Drawing on data from the Government of India, NIMHANS, the National Crime Records Bureau, WHO, CPCB, the U.S. Surgeon General, Netflix’s The Social Dilemma, and peer-reviewed research, this brief proposes a five-dimension sustainability framework and specific policy recommendations for India’s policymakers, educators, and families.
India at the Epicentre: Why This Crisis Matters More Here
India is not merely affected by the global attention economy — it is its largest growth market and its most vulnerable target.
India’s social media user base reached 491 million in January 2025, growing at 5.23% year-on-year — significantly outpacing the global decline of 0.81%. Instagram alone has 480.55 million users in India, with 44.4% falling in the 18–24 age group. It is India’s favourite social media platform, with 38.3% of users ranking it their #1 platform — above WhatsApp, Facebook, and YouTube.
A study by the Indian Institute of Management (IIM) Rohtak found that young Indians spend an average of 6 hours 45 minutes (male) to 7 hours 5 minutes (female) on social media daily, with 60.66% actively using platforms.

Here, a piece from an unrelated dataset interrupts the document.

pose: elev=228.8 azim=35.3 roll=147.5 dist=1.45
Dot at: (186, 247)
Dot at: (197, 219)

Indian Gen Z averages 3+ hours daily on social media alone and represents 40% of India’s social media users, with an estimated annual spending power of ₹1.2 trillion.
India has over 600 million people under the age of 25 — the largest youth population on earth. The decisions made today about how this generation’s attention is allocated will determine India’s trajectory for the next half-century. If a significant portion of this attention is captured by platform corporations and converted into advertising revenue, junk food consumption, and disposable fashion — rather than education, skill development, and productive work — the consequences will be civilisational.
The Engineered Addiction: What The Social Dilemma Revealed
The people who built these platforms are warning India — and the world — about what they created.
The Netflix documentary The Social Dilemma (2020), viewed in 38 million homes within its first 28 days, featured confessions from former executives of Google, Facebook, Instagram, Twitter, Pinterest, and YouTube. Their testimony reveals that social media platforms are not passive tools — they are active manipulation systems designed to exploit human psychology for profit.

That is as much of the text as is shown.